**MATERIAL SHOWN**
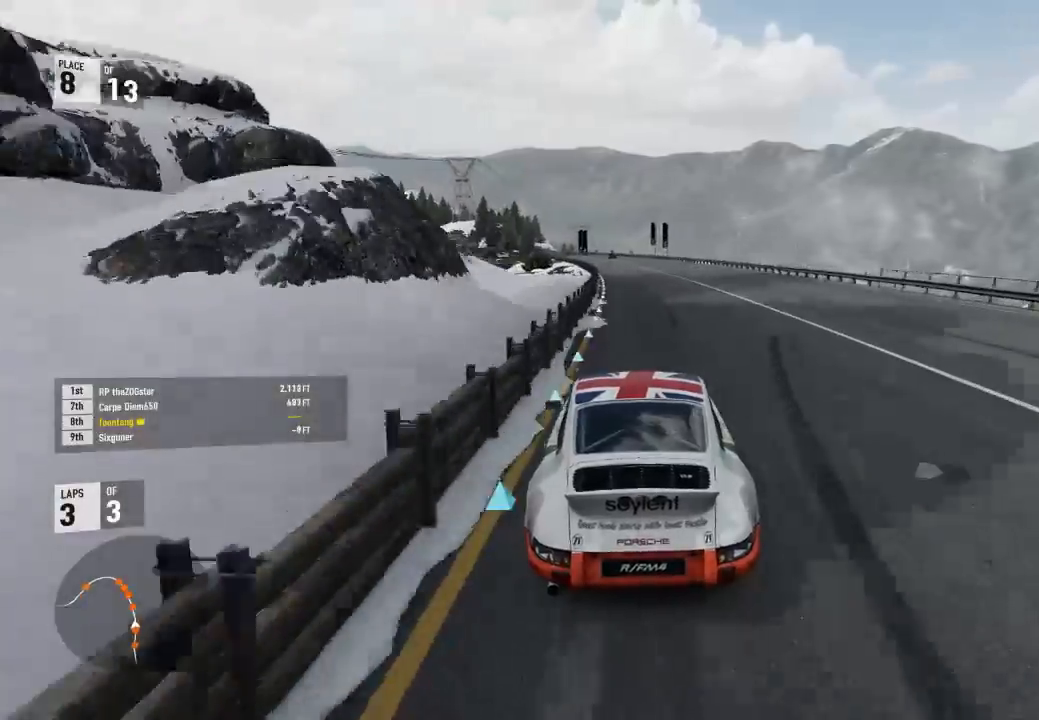
{"buttons": ["R2"], "left_stick": "center", "right_stick": "center", "events": [[100, "left_stick", "center"], [200, "left_stick", "left"], [433, "left_stick", "center"]]}
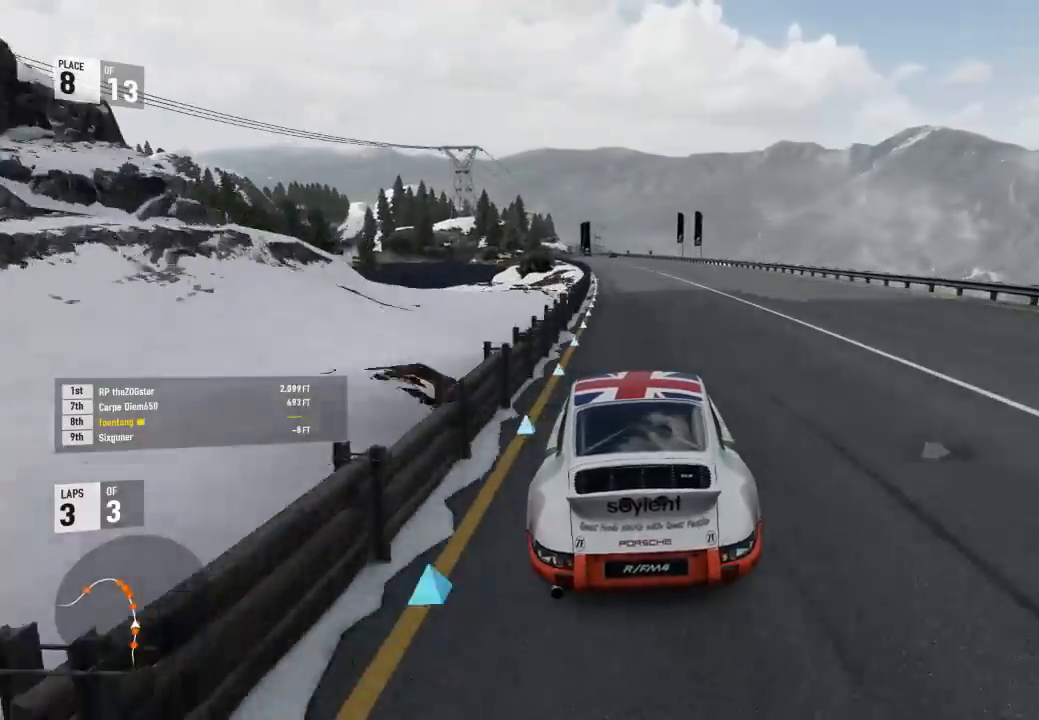
{"buttons": ["R2"], "left_stick": "left", "right_stick": "right", "events": [[33, "left_stick", "left"], [233, "right_stick", "right"], [367, "left_stick", "center"], [500, "left_stick", "left"]]}
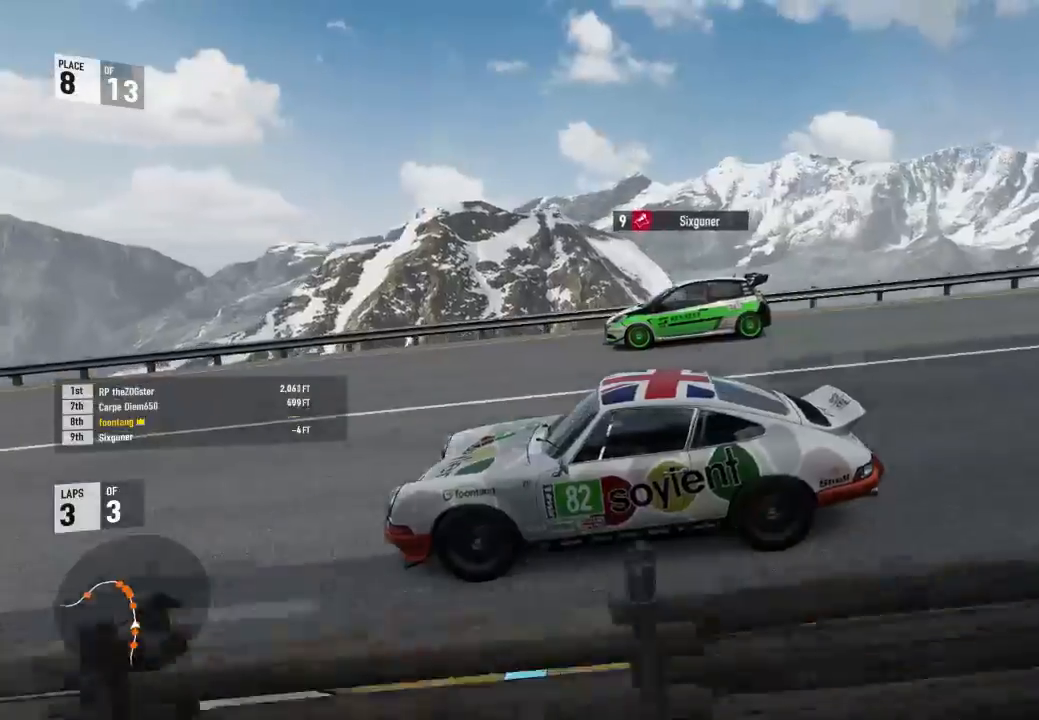
{"buttons": ["R2"], "left_stick": "left", "right_stick": "center", "events": [[67, "right_stick", "center"], [200, "left_stick", "center"], [400, "left_stick", "left"]]}
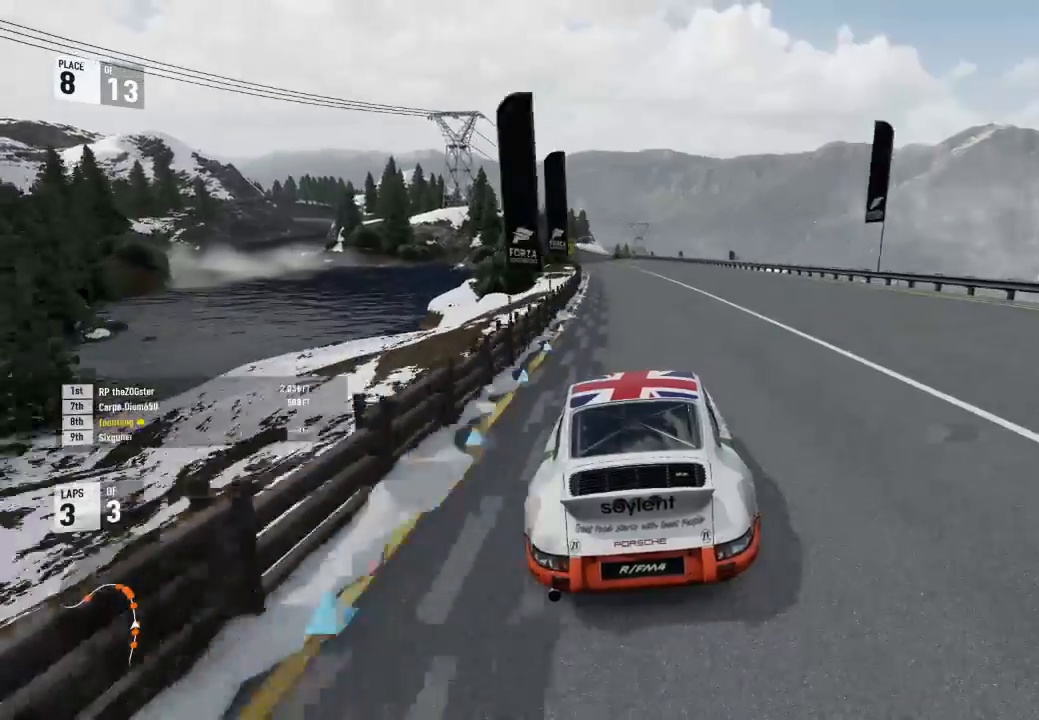
{"buttons": ["R2"], "left_stick": "left", "right_stick": "center", "events": [[100, "left_stick", "center"], [333, "left_stick", "left"]]}
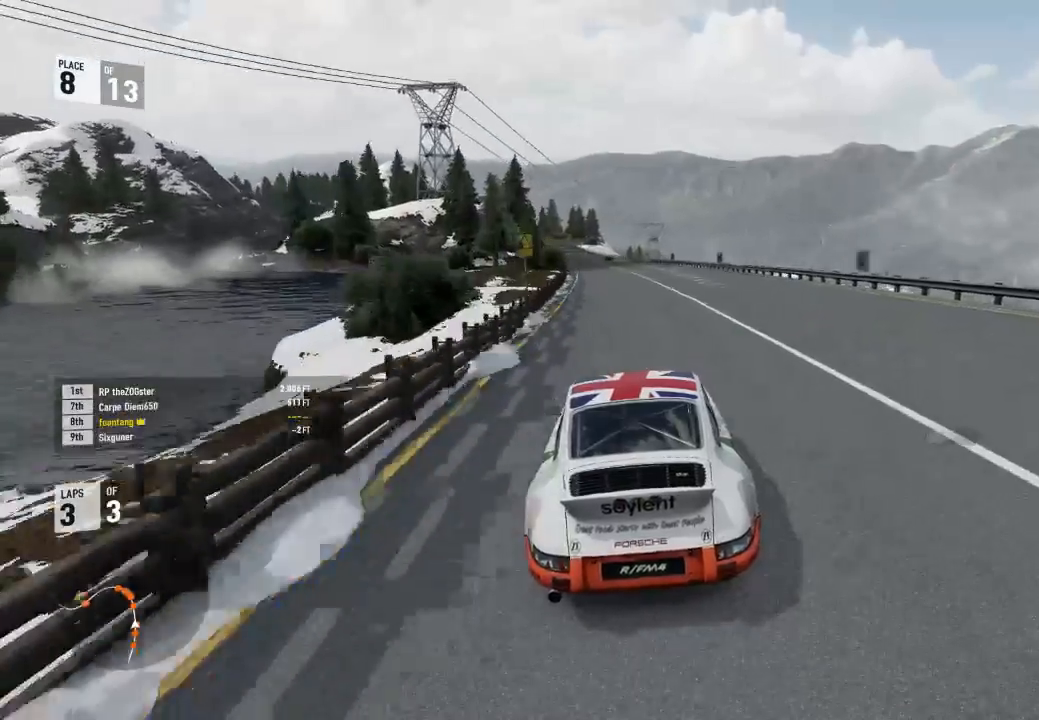
{"buttons": ["R1", "R2"], "left_stick": "center", "right_stick": "center", "events": [[233, "left_stick", "center"], [400, "R1", "down"]]}
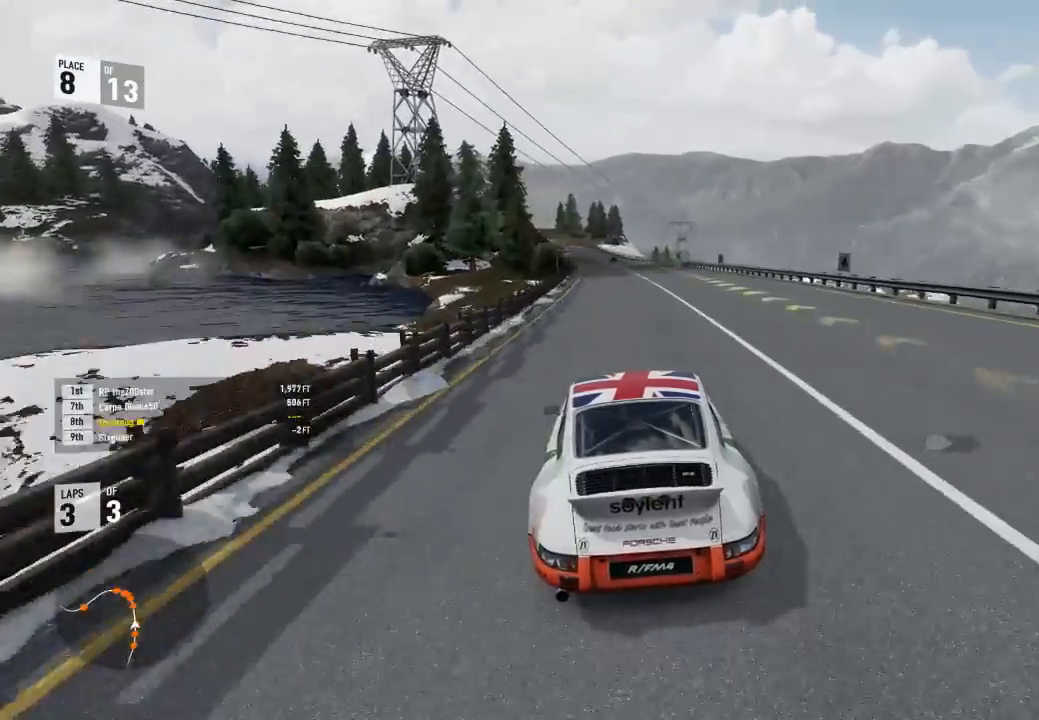
{"buttons": ["R2"], "left_stick": "left", "right_stick": "center", "events": [[67, "R1", "up"], [233, "R1", "down"], [233, "left_stick", "left"], [300, "R1", "up"]]}
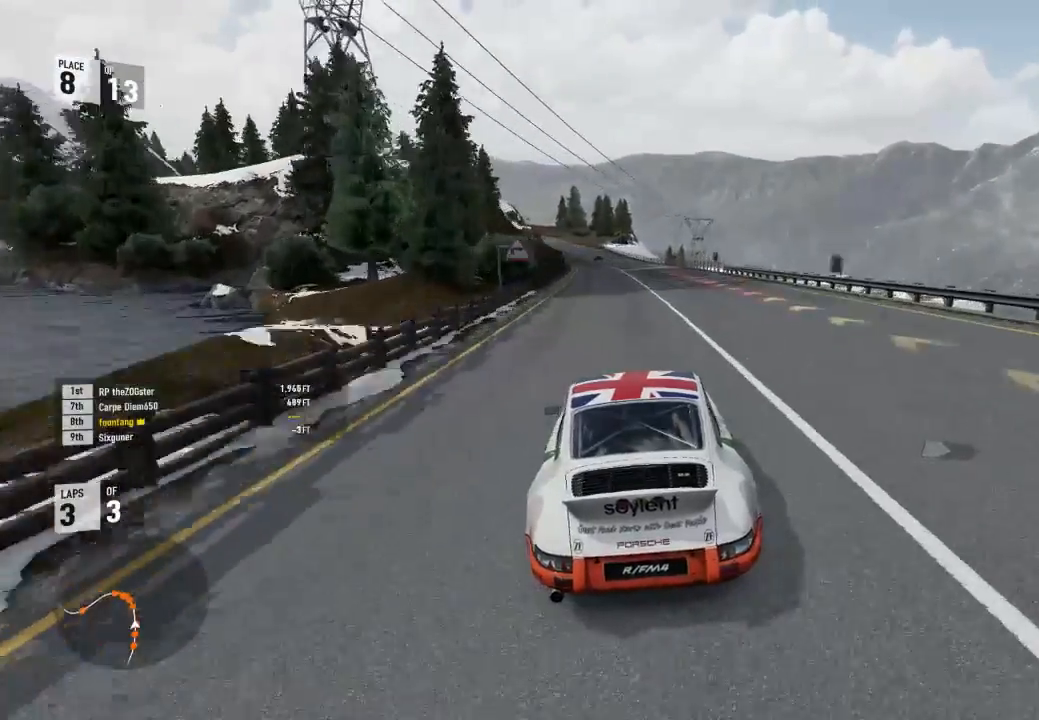
{"buttons": ["R2"], "left_stick": "center", "right_stick": "center"}
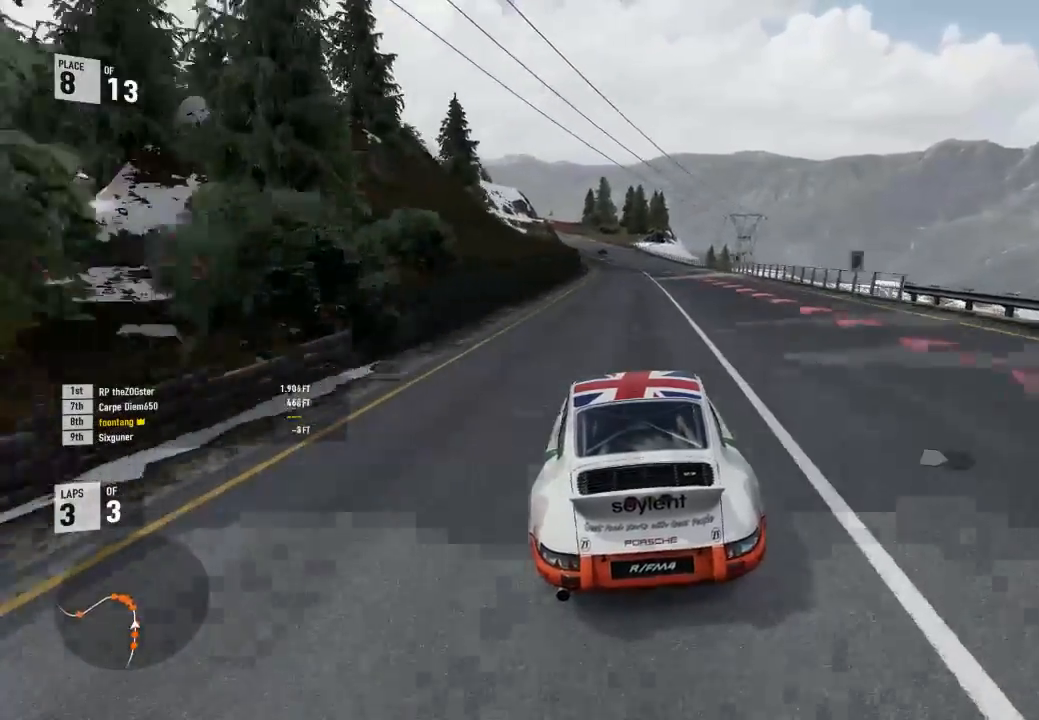
{"buttons": ["R2"], "left_stick": "left", "right_stick": "center", "events": [[233, "left_stick", "left"]]}
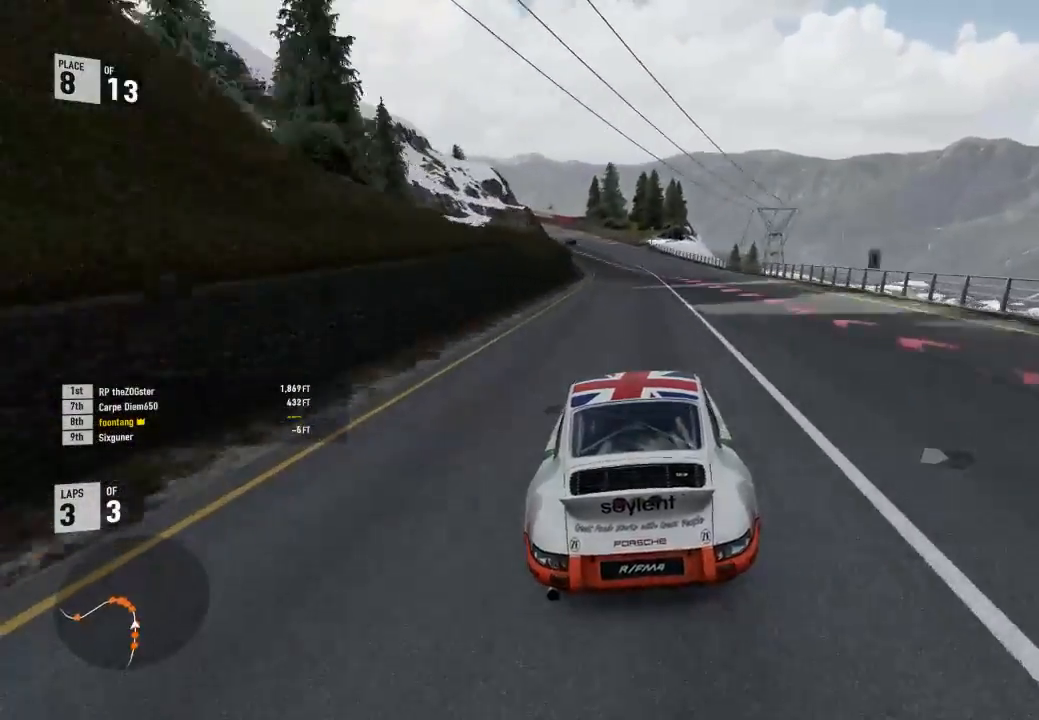
{"buttons": ["L2", "L3"], "left_stick": "left", "right_stick": "center", "events": [[33, "left_stick", "center"], [100, "left_stick", "left"], [367, "L2", "down"], [367, "L3", "down"], [400, "R2", "up"]]}
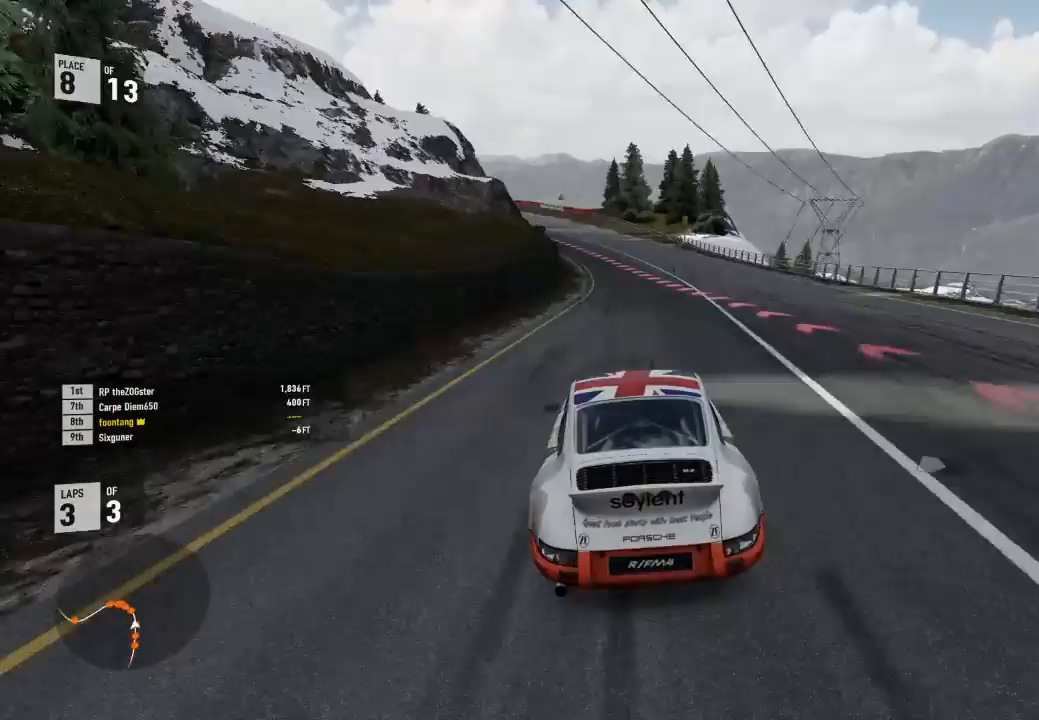
{"buttons": ["L2"], "left_stick": "left", "right_stick": "center", "events": [[167, "L3", "up"], [200, "left_stick", "center"], [233, "R2", "down"], [267, "A", "down"], [267, "left_stick", "left"], [300, "X", "down"], [400, "A", "up"], [400, "R2", "up"], [400, "X", "up"]]}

**PROMPT**
Read the listing line by line, and copy each line in which the word "down" is found.

**RESULT OF THE EXERCISE**
{"buttons": ["R1", "R2"], "left_stick": "center", "right_stick": "center", "events": [[233, "left_stick", "center"], [400, "R1", "down"]]}
{"buttons": ["R2"], "left_stick": "left", "right_stick": "center", "events": [[67, "R1", "up"], [233, "R1", "down"], [233, "left_stick", "left"], [300, "R1", "up"]]}
{"buttons": ["L2", "L3"], "left_stick": "left", "right_stick": "center", "events": [[33, "left_stick", "center"], [100, "left_stick", "left"], [367, "L2", "down"], [367, "L3", "down"], [400, "R2", "up"]]}
{"buttons": ["L2"], "left_stick": "left", "right_stick": "center", "events": [[167, "L3", "up"], [200, "left_stick", "center"], [233, "R2", "down"], [267, "A", "down"], [267, "left_stick", "left"], [300, "X", "down"], [400, "A", "up"], [400, "R2", "up"], [400, "X", "up"]]}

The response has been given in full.